Василь Васильевич был самым крупным в округе фермером, знался даже с губернатором, слыл крутым мужиком и жестким руководителем.
— Хочешь работать, так почитай меня и исполняй мои просьбы, — велел он шоферу, то есть Женьке, развалясь на заднем сиденье своего джипа в расстегнутой дубленке, тиская в руке дорогущий смартфон. — Я не всякого в баню зову, а коли зову, значит, доверие оказываю. Я к тебе с душой, и ты откройся передо мной до конца. Для меня водитель, это моя тень, мое второе я, вон, как напарник твой Генка. Он со мной — в огонь и в воду. А ты сразу: «астма». Молодой еще, чтобы задыхаться.
Фермер посмотрел через окно на бегущие поля и подумал: все, что близко стремительно бежит, а все, что далеко, как, кажется, стоит на месте. Почему это так?
Женька нервно сжал баранку, сиротливо сьежился над ней. С вечера он выпил пива, теперь стекла изнутри потели, и он боялся, что хозяин накажет его. Бросить бы к черту эту работу, да платит бизнесмен хорошо и регулярно, хотя и спрашивает строго.
Новый водитель патрону не нравился: сам себе на уме, ни поддакнуть, ни разгуляться. Такого надо бы погнать в шею, да рулит, в общем сносно, машины любит, и матери Женьки, бывшей своей возлюбленной, он пообещал присмотреть за сынком.
«Платит хорошо и регулярно», снова уже с какой-то злостью подумал Женька и круто и запоздало обвильнул колдобину.
Пассажира резко качнуло, но на этот раз он не возмутился.

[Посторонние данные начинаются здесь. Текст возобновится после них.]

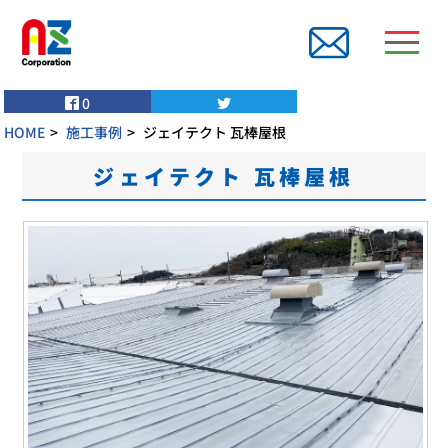
0
HOME
施工事例
ジェイテクト 瓦棒屋根
ジェイテクト 瓦棒屋根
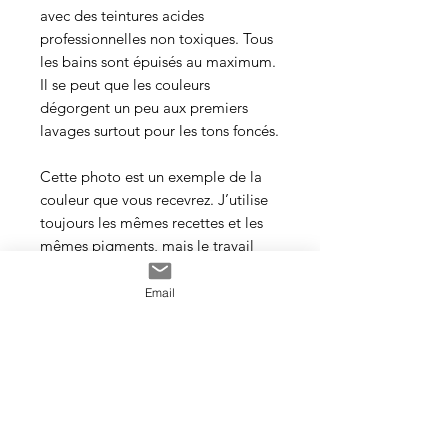
avec des teintures acides
professionnelles non toxiques. Tous
les bains sont épuisés au maximum.
Il se peut que les couleurs
dégorgent un peu aux premiers
lavages surtout pour les tons foncés.
Cette photo est un exemple de la
couleur que vous recevrez. J’utilise
toujours les mêmes recettes et les
mêmes pigments, mais le travail
artisanal de la teinture rend chaque
écheveau unique, les couleurs
Email
peuvent donc varier d’un bain à
l’autre.
Veillez à prendre une quantité
suffisante d’écheveaux pour votre
projet et si en vous utilisez plus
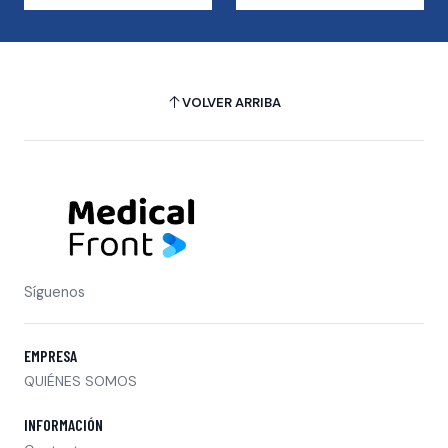
VOLVER ARRIBA
Síguenos
EMPRESA
QUIÉNES SOMOS
INFORMACIÓN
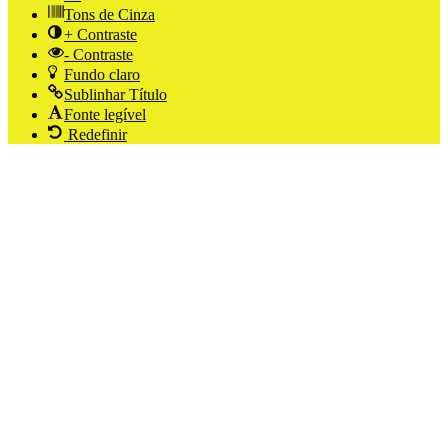
Tons de Cinza
+ Contraste
- Contraste
Fundo claro
Sublinhar Título
Fonte legível
Redefinir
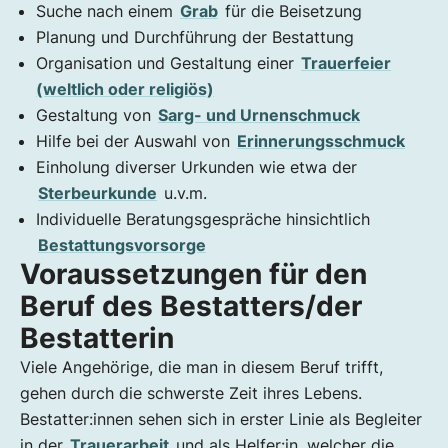
Suche nach einem
Grab
für die Beisetzung
Planung und Durchführung der Bestattung
Organisation und Gestaltung einer
Trauerfeier
(weltlich oder religiös)
Gestaltung von
Sarg- und Urnenschmuck
Hilfe bei der Auswahl von
Erinnerungsschmuck
Einholung diverser Urkunden wie etwa der
Sterbeurkunde
u.v.m.
Individuelle Beratungsgespräche hinsichtlich
Bestattungsvorsorge
Voraussetzungen für den
Beruf des Bestatters/der
Bestatterin
Viele Angehörige, die man in diesem Beruf trifft,
gehen durch die schwerste Zeit ihres Lebens.
Bestatter:innen sehen sich in erster Linie als Begleiter
in der
Trauerarbeit
und als Helfer:in, welcher die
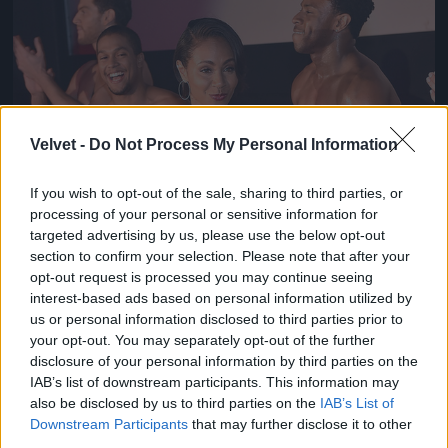
Velvet -
Do Not Process My Personal Information
If you wish to opt-out of the sale, sharing to third parties, or
processing of your personal or sensitive information for
targeted advertising by us, please use the below opt-out
section to confirm your selection. Please note that after your
opt-out request is processed you may continue seeing
interest-based ads based on personal information utilized by
us or personal information disclosed to third parties prior to
your opt-out. You may separately opt-out of the further
disclosure of your personal information by third parties on the
IAB’s list of downstream participants. This information may
also be disclosed by us to third parties on the
IAB’s List of
Downstream Participants
that may further disclose it to other
third parties.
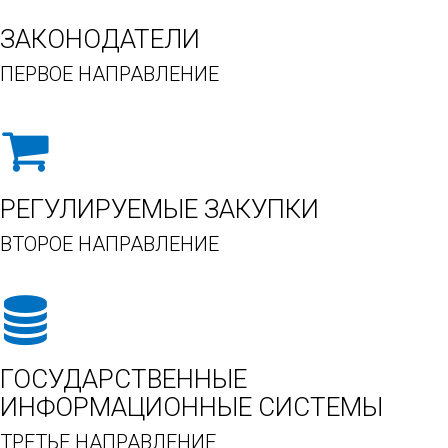
ЗАКОНОДАТЕЛИ
ПЕРВОЕ НАПРАВЛЕНИЕ
РЕГУЛИРУЕМЫЕ ЗАКУПКИ
ВТОРОЕ НАПРАВЛЕНИЕ
ГОСУДАРСТВЕННЫЕ
ИНФОРМАЦИОННЫЕ СИСТЕМЫ
ТРЕТЬЕ НАПРАВЛЕНИЕ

Женька вздохнул, сильнее сжал руль, и дал себе слово работать не смотря ни на что, и к лету отложить денег на свадьбу и на поездку к морю, он своей невесте обещал Крым.
При воспоминании о Юле сердце жениха облилось нежностью, и воспаленные закрылки его ноздрей овеял весенний ветер.
Ему казалось, что свою Юльку он даже не любит, а словно бы болеет ею. Ведь невозможно же так любить, до остановки сердца.
— В этой посадке, что справа, я как — то, по молодости, мотоцикл нашел, — вздохнул фермер. — Без ключа правда, но с полным баком. Самоходом докатил до дома. Помню, бегу изо всех сил, от страха не оглядываюсь, боюсь, что за мной гонятся. А радость такая, что словно крылья выросли. Очень я тогда о мотоцикле мечтал.
Женька нечаянно налетел взглядом на глаза шефа в зеркале под лобовым стеклом, увел свой взор влево на боковое стекло. Оно показывало, что сзади трасса с редкими нитями снежных переносов была пуста.
— Вернули мотоцикл хозяину?
— Зачем? Я выждал сезон да и распродал его по запчастям. Да и что это за хозяин такой, что имущество разбрасывает по посадкам.
Да уж, хватка на то, что плохо лежит, у Васильевича всегда была бульдожья. Земли заграбастал, мелких фермеров подмял под себя. Жил барином в особняке, похожем на дворец, а вернее, на корабль. Срочную служил на флоте, участвовал в войне Кампучии против Сомали. Вернулся со службы с медалью, жирными лычками старшины и психологией захватчика.
Кобелем был в молодости — всех девок в округе перетрахал, таким же кобелем оставался и в старости — весь штат ИТР на его сельхозпредприятии состоял из статных, смазливых девок, которых хозяин сношал как хотел, считая их наложницами в своем гареме.
Жену загнал под плинтус, она и пикнуть не смела.
Был Василий Васильевич еще крепок телом и духом, и, казалось, нет той силы, которая сокрушит его. Однако имел все таки одну слабость — по праздникам любил выпить и по мужицки — расхристано растянуть аккордеон, который привез со службы: «Раскинулось мое широко!» Он пускал слезу, вспоминал боевых корешей, сдвигая на затылок своей лысой головы мятую бескозырку. И куда только девалась его основательность, властность и приобретенный барский лоск.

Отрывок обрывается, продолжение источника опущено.